### DOCUMENT EXCERPT
With certain limitations, an attorney engaged in collections may pay a “packaging fee” to an out-of-state attorney who has requested the New York attorney to render legal services in this state on behalf of a lending institution. The New York attorney may not pay a similar packaging fee to a corporation wholly owned by an out-of-state attorney.
Inquiring counsel (the “Attorney”) is engaged in collections on behalf of a certain lending institution (the “Institution”). There is no written agreement between the Attorney and the Institution. Periodically, the Institution sends the Attorney a file containing all pertinent documents and loan default information. The file is “packaged” by an employee of the Institution at its sole cost and expense. The “packaging” involves locating and transmitting relevant loan documents and account histories.
The Attorney has been requested by a corporation (the “Corporation”), wholly owned by an attorney admitted to practice in another state, to perform collection services for the same Institution. The corporation has advised the Attorney that it has entered into an agreement with the Institution to “package” loans and send them to attorneys of the Corporation’s choice. While the Attorney’s fee for the legal services would be exactly the same as was paid by the institution prior to engaging the Corporation to package loans, the Corporation has advised the Attorney that he will be required to pay a packaging fee to the Corporation.

### ACTIVITY 1
Can you write out the passage on packaging fees between "Inquiring counsel (the" and "and account histories.", inclusive?

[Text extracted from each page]
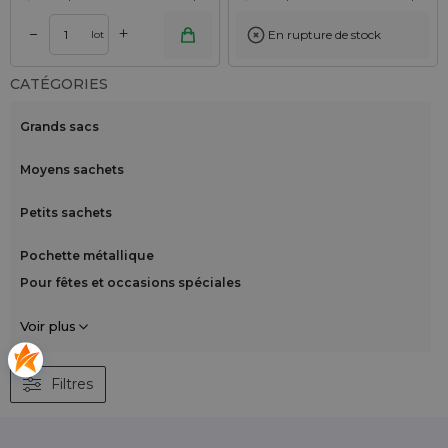
+
–
En rupture de stock
lot
CATÉGORIES
Grands sacs
Moyens sachets
Petits sachets
Pochette métallique
Pour fêtes et occasions spéciales
Voir plus
Filtres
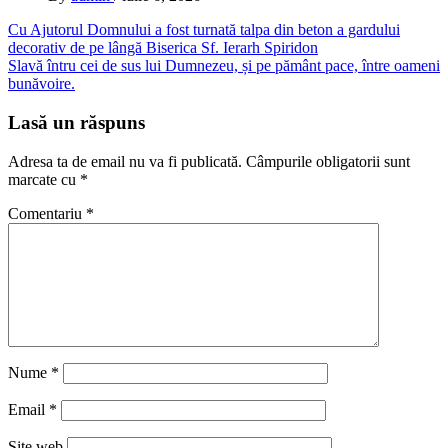
Navigare
Cu Ajutorul Domnului a fost turnată talpa din beton a gardului
decorativ de pe lângă Biserica Sf. Ierarh Spiridon
în
Slavă întru cei de sus lui Dumnezeu, și pe pământ pace, între oameni
articole
bunăvoire.
Lasă un răspuns
Adresa ta de email nu va fi publicată.
Câmpurile obligatorii sunt
marcate cu
*
Comentariu
*
Nume
*
Email
*
Site web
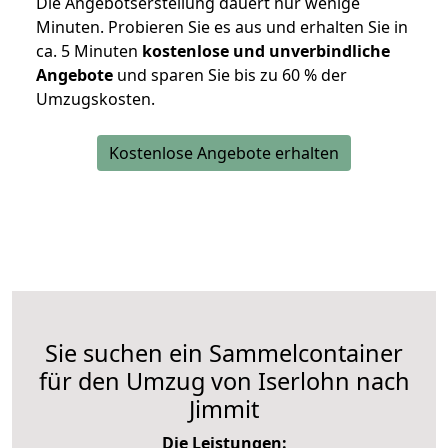
Die Angebotserstellung dauert nur wenige
Minuten. Probieren Sie es aus und erhalten Sie in
ca. 5 Minuten
kostenlose und unverbindliche
Angebote
und sparen Sie bis zu 60 % der
Umzugskosten.
Kostenlose Angebote erhalten
Sie suchen ein Sammelcontainer
für den Umzug von Iserlohn nach
Jimmit
Die Leistungen:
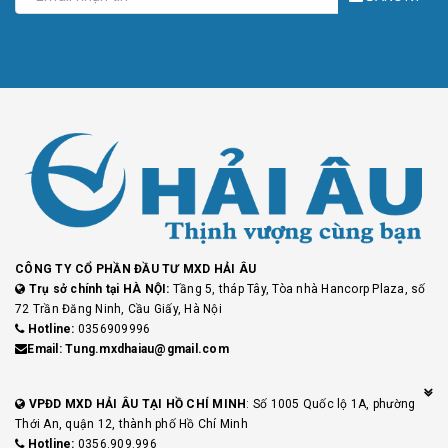
CÔNG TY CỔ PHẦN ĐẦU TƯ MXD HẢI ÂU
Trụ sở chính tại HÀ NỘI:
Tầng 5, tháp Tây, Tòa nhà Hancorp Plaza, số
72 Trần Đăng Ninh, Cầu Giấy, Hà Nội
Hotline:
0356909996
Email: Tung.mxdhaiau@gmail.com
VPĐD MXD HẢI ÂU TẠI HỒ CHÍ MINH
: Số 1005 Quốc lộ 1A, phường
Thới An, quận 12, thành phố Hồ Chí Minh
Hotline:
0356.909.996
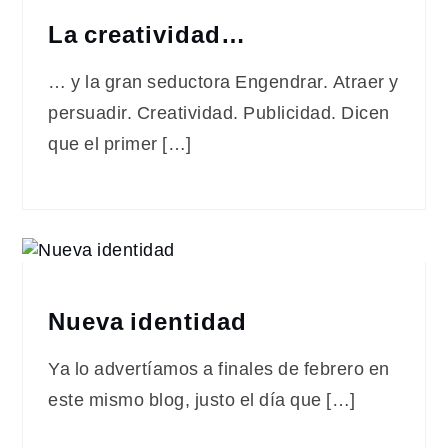
La creatividad…
… y la gran seductora Engendrar. Atraer y
persuadir. Creatividad. Publicidad. Dicen
que el primer […]
Nueva identidad
Ya lo advertíamos a finales de febrero en
este mismo blog, justo el día que […]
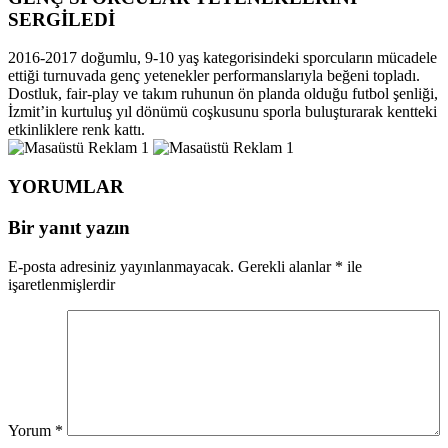
SERGİLEDİ
2016-2017 doğumlu, 9-10 yaş kategorisindeki sporcuların mücadele
ettiği turnuvada genç yetenekler performanslarıyla beğeni topladı.
Dostluk, fair-play ve takım ruhunun ön planda olduğu futbol şenliği,
İzmit’in kurtuluş yıl dönümü coşkusunu sporla buluşturarak kentteki
etkinliklere renk kattı.
YORUMLAR
Bir yanıt yazın
E-posta adresiniz yayınlanmayacak.
Gerekli alanlar
*
ile
işaretlenmişlerdir
Yorum
*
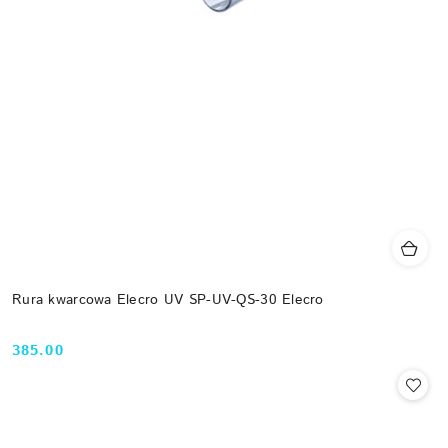
Rura kwarcowa Elecro UV SP-UV-QS-30 Elecro
385.00
Cena:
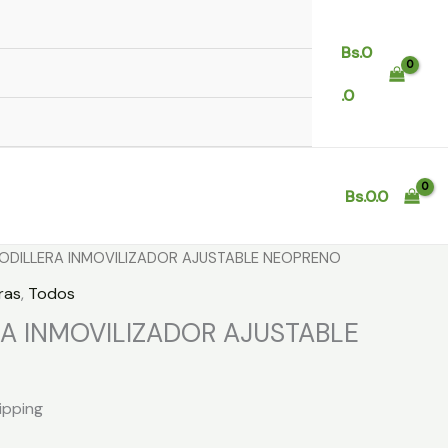
Bs.
0
.0
Bs.
0.0
RODILLERA INMOVILIZADOR AJUSTABLE NEOPRENO
ras
,
Todos
RA INMOVILIZADOR AJUSTABLE
ipping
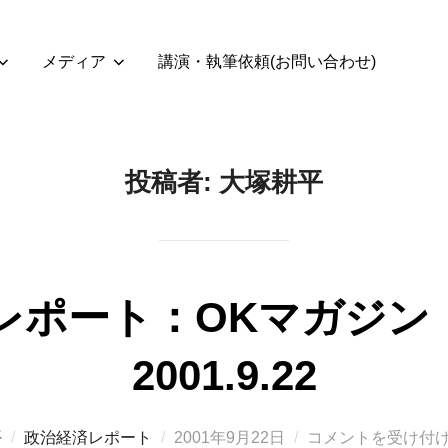
メディア
講演・執筆依頼(お問い合わせ)
投稿者:
大塚耕平
ポート：OKマガジン（V
2001.9.22
投
平
政治経済レポート
2001年9月22日
コメントを受け付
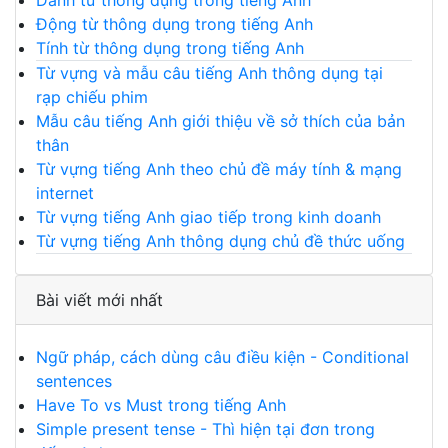
Danh từ thông dụng trong tiếng Anh
Động từ thông dụng trong tiếng Anh
Tính từ thông dụng trong tiếng Anh
Từ vựng và mẫu câu tiếng Anh thông dụng tại
rạp chiếu phim
Mẫu câu tiếng Anh giới thiệu về sở thích của bản
thân
Từ vựng tiếng Anh theo chủ đề máy tính & mạng
internet
Từ vựng tiếng Anh giao tiếp trong kinh doanh
Từ vựng tiếng Anh thông dụng chủ đề thức uống
Bài viết mới nhất
Ngữ pháp, cách dùng câu điều kiện - Conditional
sentences
Have To vs Must trong tiếng Anh
Simple present tense - Thì hiện tại đơn trong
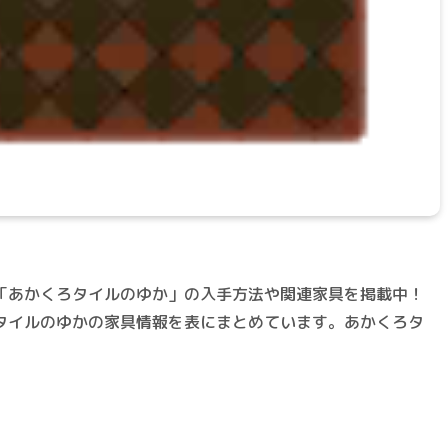
「あかくろタイルのゆか」の入手方法や関連家具を掲載中！
タイルのゆかの家具情報を表にまとめています。あかくろタ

### ACTIVITY 2
Which lines in the records contain the string "trong"? Pull out every one of them.

### TASK RESULT 1
Inquiring counsel (the “Attorney”) is engaged in collections on behalf of a certain lending institution (the “Institution”). There is no written agreement between the Attorney and the Institution. Periodically, the Institution sends the Attorney a file containing all pertinent documents and loan default information. The file is “packaged” by an employee of the Institution at its sole cost and expense. The “packaging” involves locating and transmitting relevant loan documents and account histories.

### TASK RESULT 2
Danh từ thông dụng trong tiếng Anh
Động từ thông dụng trong tiếng Anh
Tính từ thông dụng trong tiếng Anh
Từ vựng tiếng Anh giao tiếp trong kinh doanh
Have To vs Must trong tiếng Anh
Simple present tense - Thì hiện tại đơn trong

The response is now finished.